Of the 21 included studies, five studies were set in Australia [20, 21, 22, 23], four in the UK [24, 25, 26, 27], three in the Netherlands [19, 28, 29], two in England and Wales [18, 30], two in Spain [31, 32], two in the USA [33, 34], one in Poland [35], one in Argentina [36], and one in Canada [37]. All the studies were reported in English. All studies were published in peer-reviewed journals except the one set in Canada, which was published by Ontario’s Health Technology Assessment (HTA) agency [37]. None of the studies were set in low or middle-income countries. Most studies evaluated more than one screening strategy or different types of case ascertainment (and hence the number of strategies evaluated is larger than the total number of included studies). Of the selected studies, 17 evaluated cascade screening, either as a standalone strategy [18, 19, 22, 23, 24, 25, 28, 29, 31, 33, 37] or in combination with other strategies [26, 30, 32, 35, 36, 38]. Six studies evaluated a population-wide screening strategy [18, 21, 26, 34, 35, 36], four evaluated an opportunistic strategy (in most cases followed by cascade screening) [18, 32, 35, 38], and three evaluated a systematic screening strategy using electronic medical records [20, 27, 30]. General characteristics for the included studies are presented in Table 1.

Most of the studies (80%) used a lifetime horizon for the evaluation, while Ademi et al. [23] and Lazaro et al. [32] used a 10-year horizon, Spencer et al. [34] a 20-year, and Jones et al. [27] a 12-weeks horizon. In all. 6 studies used a decision tree for their analysis [18, 24, 27, 29, 32, 36] mostly based on life-table data, and 13 used a decision tree followed by a Markov model [19, 20, 21, 22, 23, 25, 26, 30, 33, 34, 35, 37, 38]. In addition, two studies did not describe the analytical design [28, 31]. Most studies (71%) reported cost per QALY gained as the main outcome of interest, four reported cost per life year gained (LYG) [18, 28, 29, 31] (of note, all four were published before 2010), one study reported both cost per quality-adjusted life-year (QALY) and cost per LYG as the main outcome [36], and one study reported cost per FH case detected [27]. For studies that reported QALYs, 10 studies used the EQ-5D instrument for the utility weights [19, 20, 21, 22, 23, 24, 32, 33, 37, 38]. Out of the 21 included studies, 6 included strategies focusing on children (from age 1–10 years) [19, 22, 26, 36, 38] or adolescents (16 years) [18] as their target population, and the remaining focused on adult populations.
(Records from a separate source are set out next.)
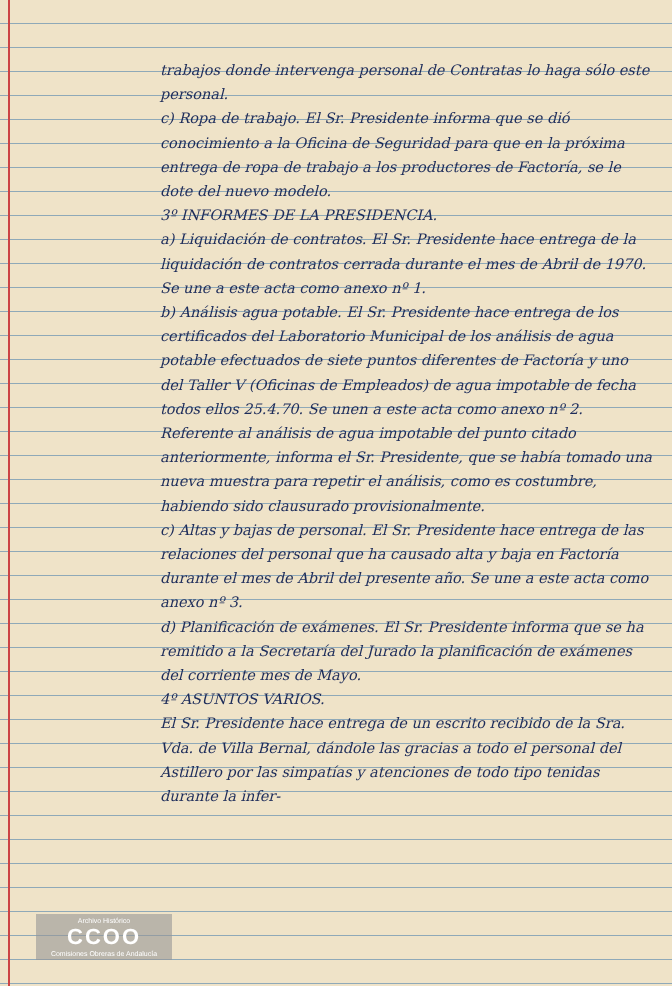trabajos donde intervenga personal de Contratas lo haga sólo este personal.
c) Ropa de trabajo. El Sr. Presidente informa que se dió conocimiento a la Oficina de Seguridad para que en la próxima entrega de ropa de trabajo a los productores de Factoría, se le dote del nuevo modelo.
3º INFORMES DE LA PRESIDENCIA.
a) Liquidación de contratos. El Sr. Presidente hace entrega de la liquidación de contratos cerrada durante el mes de Abril de 1970. Se une a este acta como anexo nº 1.
b) Análisis agua potable. El Sr. Presidente hace entrega de los certificados del Laboratorio Municipal de los análisis de agua potable efectuados de siete puntos diferentes de Factoría y uno del Taller V (Oficinas de Empleados) de agua impotable de fecha todos ellos 25.4.70. Se unen a este acta como anexo nº 2.
Referente al análisis de agua impotable del punto citado anteriormente, informa el Sr. Presidente, que se había tomado una nueva muestra para repetir el análisis, como es costumbre, habiendo sido clausurado provisionalmente.
c) Altas y bajas de personal. El Sr. Presidente hace entrega de las relaciones del personal que ha causado alta y baja en Factoría durante el mes de Abril del presente año. Se une a este acta como anexo nº 3.
d) Planificación de exámenes. El Sr. Presidente informa que se ha remitido a la Secretaría del Jurado la planificación de exámenes del corriente mes de Mayo.
4º ASUNTOS VARIOS.
El Sr. Presidente hace entrega de un escrito recibido de la Sra. Vda. de Villa Bernal, dándole las gracias a todo el personal del Astillero por las simpatías y atenciones de todo tipo tenidas durante la infer-
Archivo Histórico
CCOO
Comisiones Obreras de Andalucía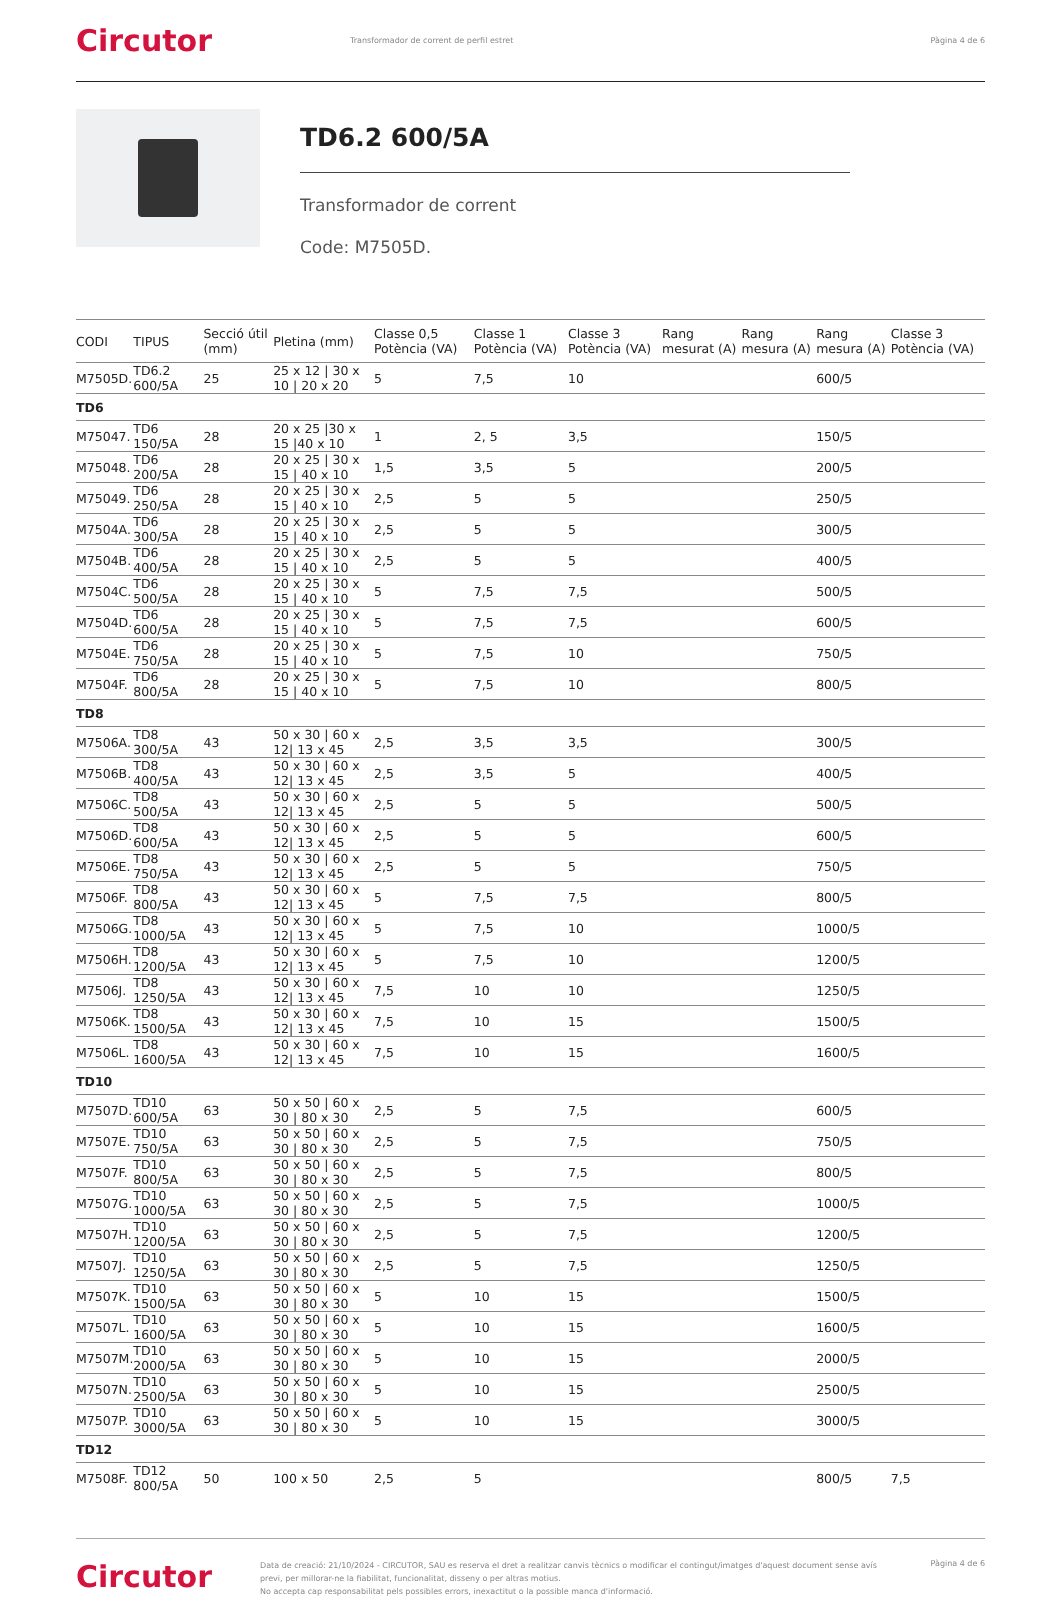Circutor
Transformador de corrent de perfil estret
Pàgina 4 de 6
TD6.2 600/5A
Transformador de corrent
Code: M7505D.
| CODI | TIPUS | Secció útil (mm) | Pletina (mm) | Classe 0,5 Potència (VA) | Classe 1 Potència (VA) | Classe 3 Potència (VA) | Rang mesurat (A) | Rang mesura (A) | Rang mesura (A) | Classe 3 Potència (VA) |
| --- | --- | --- | --- | --- | --- | --- | --- | --- | --- | --- |
| M7505D. | TD6.2 600/5A | 25 | 25 x 12 / 30 x 10 / 20 x 20 | 5 | 7,5 | 10 | | | 600/5 | |
| TD6 | | | | | | | | | | |
| M75047. | TD6 150/5A | 28 | 20 x 25 /30 x 15 /40 x 10 | 1 | 2, 5 | 3,5 | | | 150/5 | |
| M75048. | TD6 200/5A | 28 | 20 x 25 / 30 x 15 / 40 x 10 | 1,5 | 3,5 | 5 | | | 200/5 | |
| M75049. | TD6 250/5A | 28 | 20 x 25 / 30 x 15 / 40 x 10 | 2,5 | 5 | 5 | | | 250/5 | |
| M7504A. | TD6 300/5A | 28 | 20 x 25 / 30 x 15 / 40 x 10 | 2,5 | 5 | 5 | | | 300/5 | |
| M7504B. | TD6 400/5A | 28 | 20 x 25 / 30 x 15 / 40 x 10 | 2,5 | 5 | 5 | | | 400/5 | |
| M7504C. | TD6 500/5A | 28 | 20 x 25 / 30 x 15 / 40 x 10 | 5 | 7,5 | 7,5 | | | 500/5 | |
| M7504D. | TD6 600/5A | 28 | 20 x 25 / 30 x 15 / 40 x 10 | 5 | 7,5 | 7,5 | | | 600/5 | |
| M7504E. | TD6 750/5A | 28 | 20 x 25 / 30 x 15 / 40 x 10 | 5 | 7,5 | 10 | | | 750/5 | |
| M7504F. | TD6 800/5A | 28 | 20 x 25 / 30 x 15 / 40 x 10 | 5 | 7,5 | 10 | | | 800/5 | |
| TD8 | | | | | | | | | | |
| M7506A. | TD8 300/5A | 43 | 50 x 30 / 60 x 12/ 13 x 45 | 2,5 | 3,5 | 3,5 | | | 300/5 | |
| M7506B. | TD8 400/5A | 43 | 50 x 30 / 60 x 12/ 13 x 45 | 2,5 | 3,5 | 5 | | | 400/5 | |
| M7506C. | TD8 500/5A | 43 | 50 x 30 / 60 x 12/ 13 x 45 | 2,5 | 5 | 5 | | | 500/5 | |
| M7506D. | TD8 600/5A | 43 | 50 x 30 / 60 x 12/ 13 x 45 | 2,5 | 5 | 5 | | | 600/5 | |
| M7506E. | TD8 750/5A | 43 | 50 x 30 / 60 x 12/ 13 x 45 | 2,5 | 5 | 5 | | | 750/5 | |
| M7506F. | TD8 800/5A | 43 | 50 x 30 / 60 x 12/ 13 x 45 | 5 | 7,5 | 7,5 | | | 800/5 | |
| M7506G. | TD8 1000/5A | 43 | 50 x 30 / 60 x 12/ 13 x 45 | 5 | 7,5 | 10 | | | 1000/5 | |
| M7506H. | TD8 1200/5A | 43 | 50 x 30 / 60 x 12/ 13 x 45 | 5 | 7,5 | 10 | | | 1200/5 | |
| M7506J. | TD8 1250/5A | 43 | 50 x 30 / 60 x 12/ 13 x 45 | 7,5 | 10 | 10 | | | 1250/5 | |
| M7506K. | TD8 1500/5A | 43 | 50 x 30 / 60 x 12/ 13 x 45 | 7,5 | 10 | 15 | | | 1500/5 | |
| M7506L. | TD8 1600/5A | 43 | 50 x 30 / 60 x 12/ 13 x 45 | 7,5 | 10 | 15 | | | 1600/5 | |
| TD10 | | | | | | | | | | |
| M7507D. | TD10 600/5A | 63 | 50 x 50 / 60 x 30 / 80 x 30 | 2,5 | 5 | 7,5 | | | 600/5 | |
| M7507E. | TD10 750/5A | 63 | 50 x 50 / 60 x 30 / 80 x 30 | 2,5 | 5 | 7,5 | | | 750/5 | |
| M7507F. | TD10 800/5A | 63 | 50 x 50 / 60 x 30 / 80 x 30 | 2,5 | 5 | 7,5 | | | 800/5 | |
| M7507G. | TD10 1000/5A | 63 | 50 x 50 / 60 x 30 / 80 x 30 | 2,5 | 5 | 7,5 | | | 1000/5 | |
| M7507H. | TD10 1200/5A | 63 | 50 x 50 / 60 x 30 / 80 x 30 | 2,5 | 5 | 7,5 | | | 1200/5 | |
| M7507J. | TD10 1250/5A | 63 | 50 x 50 / 60 x 30 / 80 x 30 | 2,5 | 5 | 7,5 | | | 1250/5 | |
| M7507K. | TD10 1500/5A | 63 | 50 x 50 / 60 x 30 / 80 x 30 | 5 | 10 | 15 | | | 1500/5 | |
| M7507L. | TD10 1600/5A | 63 | 50 x 50 / 60 x 30 / 80 x 30 | 5 | 10 | 15 | | | 1600/5 | |
| M7507M. | TD10 2000/5A | 63 | 50 x 50 / 60 x 30 / 80 x 30 | 5 | 10 | 15 | | | 2000/5 | |
| M7507N. | TD10 2500/5A | 63 | 50 x 50 / 60 x 30 / 80 x 30 | 5 | 10 | 15 | | | 2500/5 | |
| M7507P. | TD10 3000/5A | 63 | 50 x 50 / 60 x 30 / 80 x 30 | 5 | 10 | 15 | | | 3000/5 | |
| TD12 | | | | | | | | | | |
| M7508F. | TD12 800/5A | 50 | 100 x 50 | 2,5 | 5 | | | | 800/5 | 7,5 |
Circutor
Data de creació: 21/10/2024 - CIRCUTOR, SAU es reserva el dret a realitzar canvis tècnics o modificar el contingut/imatges d'aquest document sense avís previ, per millorar-ne la fiabilitat, funcionalitat, disseny o per altras motius.
No accepta cap responsabilitat pels possibles errors, inexactitut o la possible manca d'informació.
Pàgina 4 de 6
From the included studies, only three reported the number needed to screen (i.e. the number of people that needs to undergo screening to avoid one adverse outcome).

There were four main screening strategies that were evaluated: (1) cascade screening, which involved the screening of relatives of an index case with diagnosed or suspected FH; (2) opportunistic screening, which involved offering screening to any individual with or without symptoms as they present to a health care practice or other institutions (i.e. schools) for reasons unrelated to the disease; (3) systematic screening, which usually involved screening of some form of medical records to detect potential FH cases and differs from universal screening in that a prior step trying to identify high-risk individuals is conducted before the actual FH case ascertainment; and (4) population-wide screening, which involved the screening of a whole defined segment of the population with no prior criteria for detecting high-risk individuals.